Is the balance transfer rate all you need to consider?
A card with a 0% introductory balance transfer offer may not necessarily provide better value than a card which charges interest immediately. For example, a card that comes with an interest-free period but a high annual fee could actually end up being more expensive over the long-term than a card with no interest-free period but no annual fee.
If possible, you it could be worth considering a card which combines a 0% balance transfer rate, no upfront or annual fees, and a competitive revert rate.
The table below shows a snapshot of 0% balance transfer offers with $0 upfront and annual fees on Canstar’s database for Australians looking to spend around $500 per month. Please note that this table is sorted by the length of the 0% balance transfer period (longest to shortest), then provider name (alphabetically). Use Canstar’s credit card comparison selector to view a wider range of credit cards.
When taking out a balance transfer, it’s typically a good idea to focus primarily on paying off as much of your debt as possible before making any new purchases with your card.
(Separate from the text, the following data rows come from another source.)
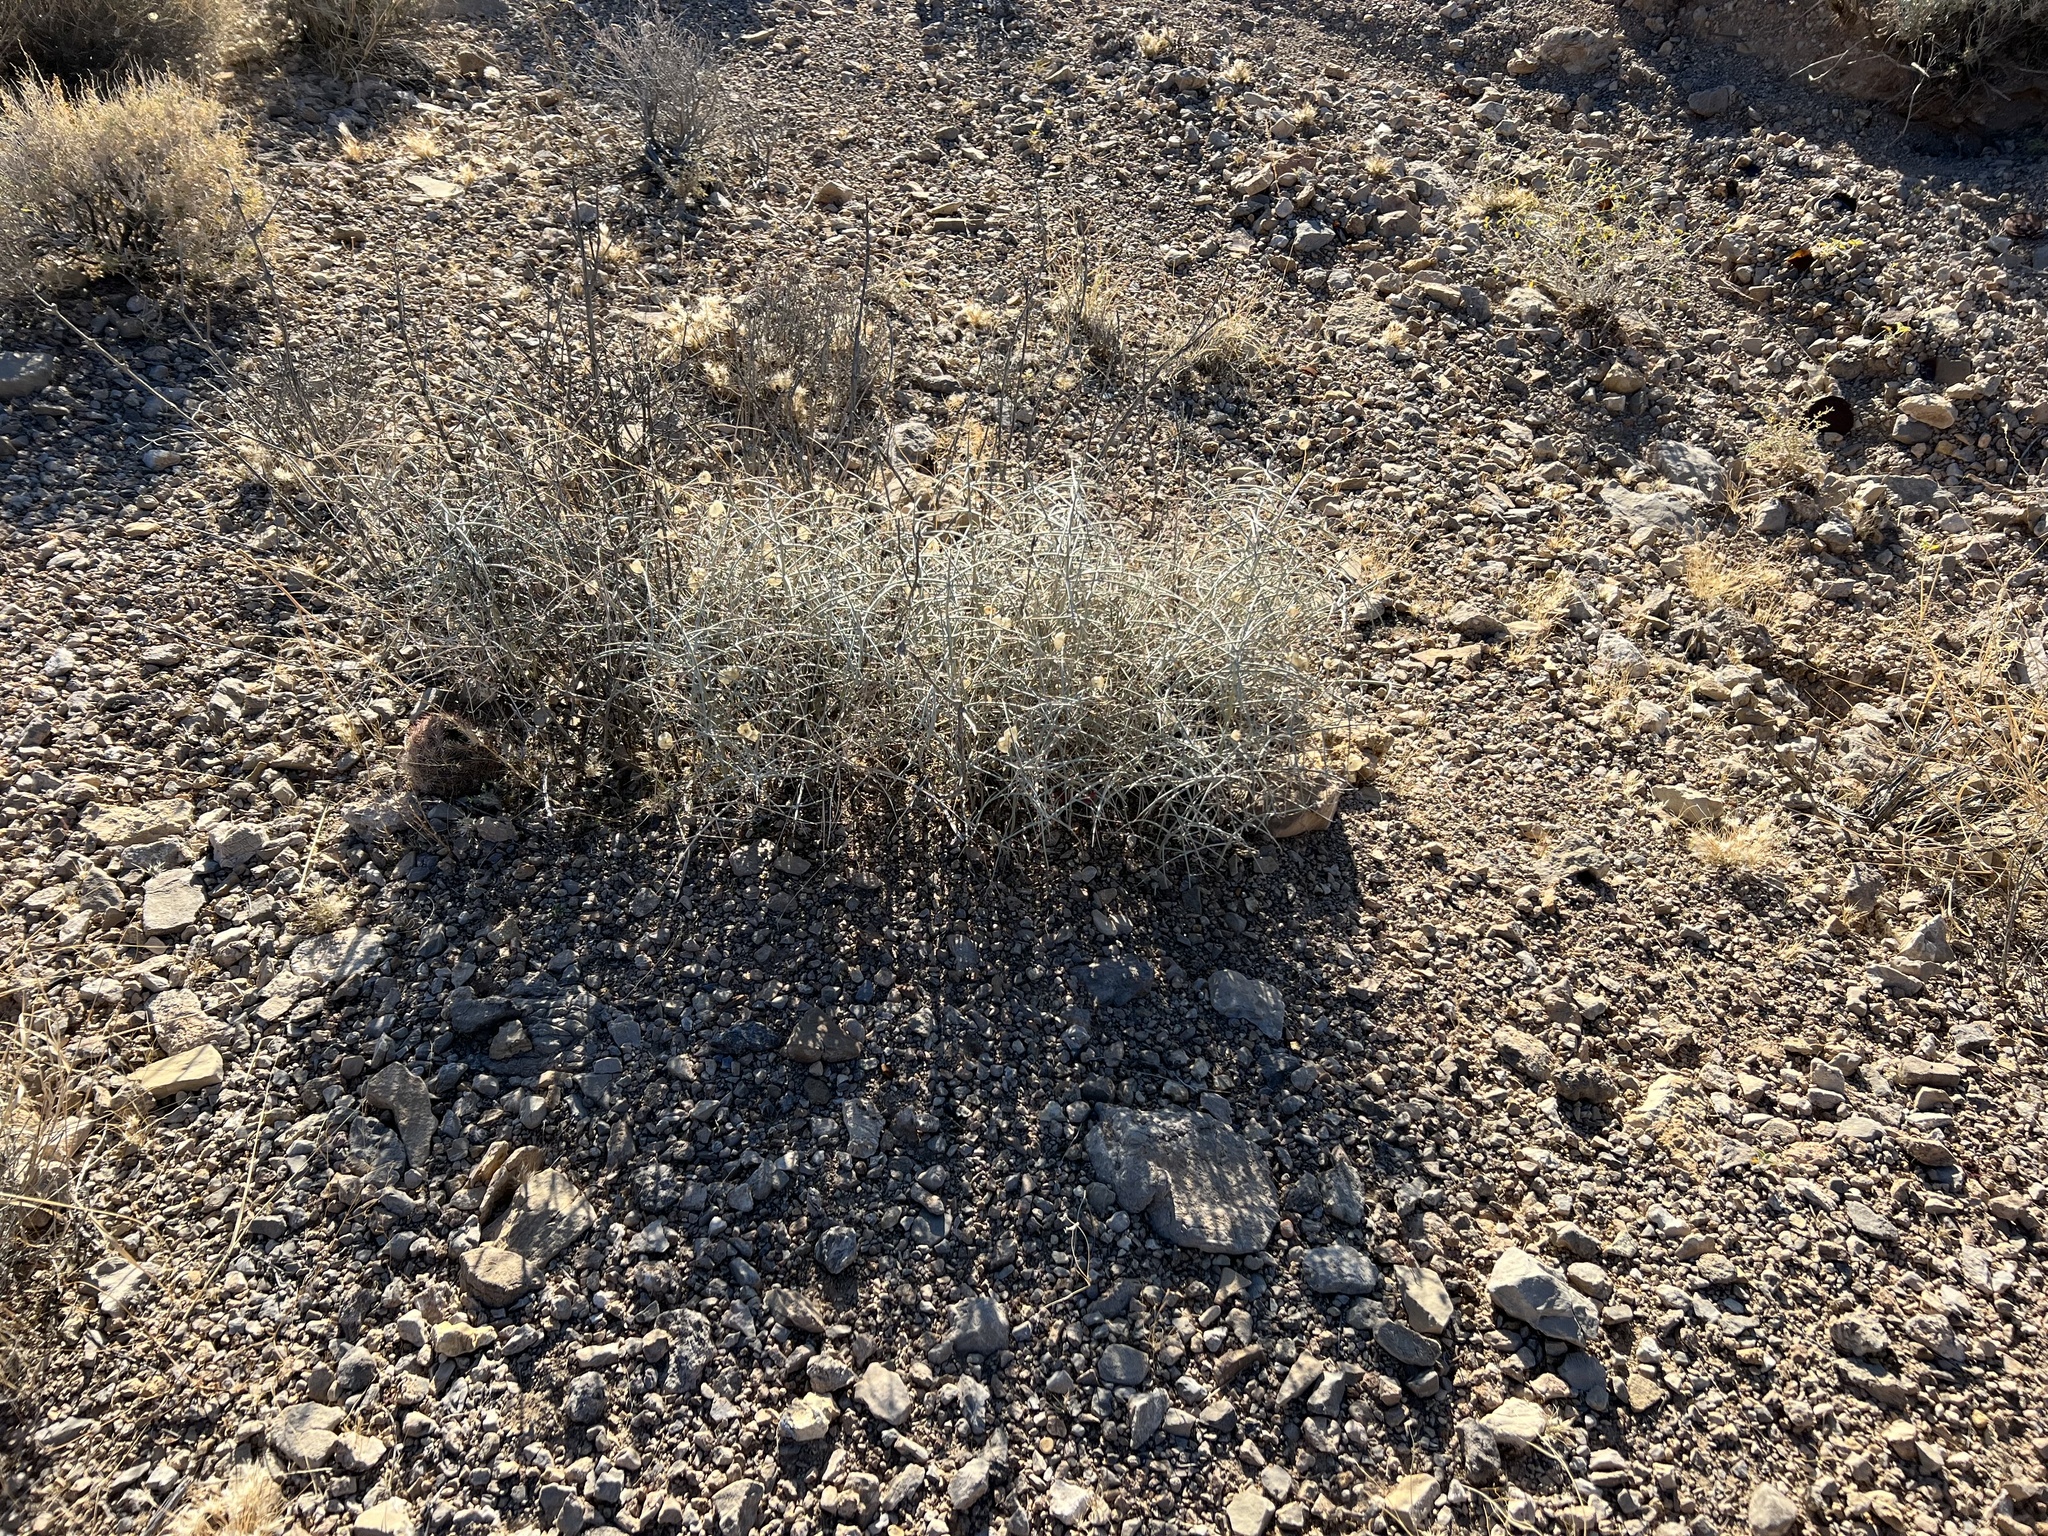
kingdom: Plantae
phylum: Tracheophyta
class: Magnoliopsida
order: Lamiales
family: Lamiaceae
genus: Scutellaria
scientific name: Scutellaria mexicana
You may even want to consider paying off and cancelling your previous credit cards if possible, to reduce your temptation to spend and help you repay your other existing debts quicker.
Failing to repay your debts in time on a balance transfer deal could keep you in a cycle of debt, so make sure you compare your options thoroughly before deciding. You may want to seek advice from a qualified adviser.
If you’re having trouble making credit card repayments due to coronavirus, you may also want to contact your credit card provider and speak to them about applying for financial hardship.